Ajay Shah <ajayshah <at> mayin.org> writes:
>
> Here's a small R program:
>
> ---------------------------------------------------------------------------
> a <- rep(1,10000000)
>
> system.time(a <- a + 1)
>
> system.time(for (i in 1:10000000) {a[i] <- a[i] + 1})
> ---------------------------------------------------------------------------
>
> and here's its matlab version:
>
> ---------------------------------------------------------------------------
> function forloop()
>
> a = ones(1e7,1);
>
> tic; a = a + 1; toc
>
> tic
> for i=1:1e7
> a(i) = a(i) + 1;
> end
> toc
> ---------------------------------------------------------------------------
>
> The machine used for testing was an i386 core 2 duo machine at 2.2
> GHz, running OS X `Tiger'. The R was 2.8.0 and the matlab was 2008a.
>
> Here's the performance (time taken in seconds):
>
> Matlab R Times
> Vector version 0.0446 0.067 1.5x
> For loop version 0.0992 42.209 425.5x
>
> So the R is 1.5x costlier for the vector version and 425.5x costlier
> with matlab.
>
> I wonder what we're doing wrong!
OK, I'll bite.
1. are you sure that the difference in the vector version is
real? On my computer the R system time for the
vector computation ranges from 0.052 to 0.1.
I would definitely check how much variation there is.
2. Every language has different advantages and disadvantages.
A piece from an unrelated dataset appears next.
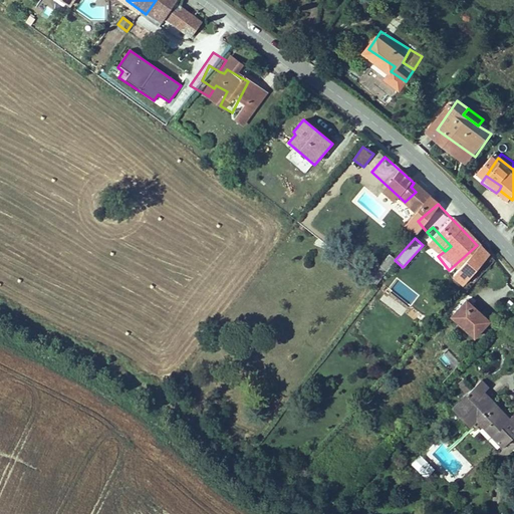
[(467,300),(449,319),(474,342),(492,322),(467,300)]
I believe Matlab does a lot of byte-code compiling. If you're
interested in this sort of thing, try Ra
<http://www.milbo.users.sonic.net/ra/index.html> , a version
of R that allows similar speed-ups.
3. I appreciate that every language can be improved, but this
feels like something that is not "fixable" without changing
the language significantly. You have lots of options if you need
to do these kinds of operations -- Matlab (if you can afford it),
Octave (does it run as quickly as Matlab?), programming in C
(see http://modelingwithdata.org/ ), coding the critical
non-vectorizable bits of your algorithm in C or FORTRAN, etc. etc.
etc..
cheers
Ben Bolker